:: Activity ::
List every line of text from the items below as a numbered list, skipping blank lines. Leave the pictures out of your answer.

:: Given entries ::
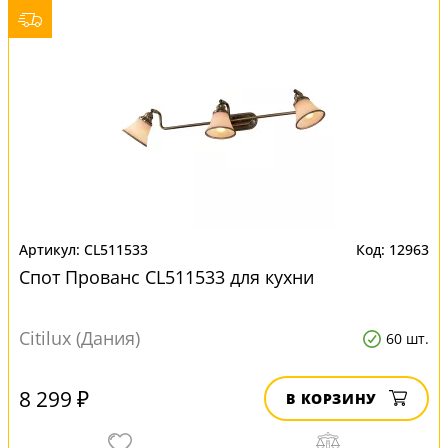
CL511533
12963
Спот Прованс CL511533 для кухни
Citilux (Дания)
60 шт.
8 299 ₽
В КОРЗИНУ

:: Completed task ::
1. CL511533
2. 12963
3. Спот Прованс CL511533 для кухни
4. Citilux (Дания)
5. 60 шт.
6. 8 299 ₽
7. В КОРЗИНУ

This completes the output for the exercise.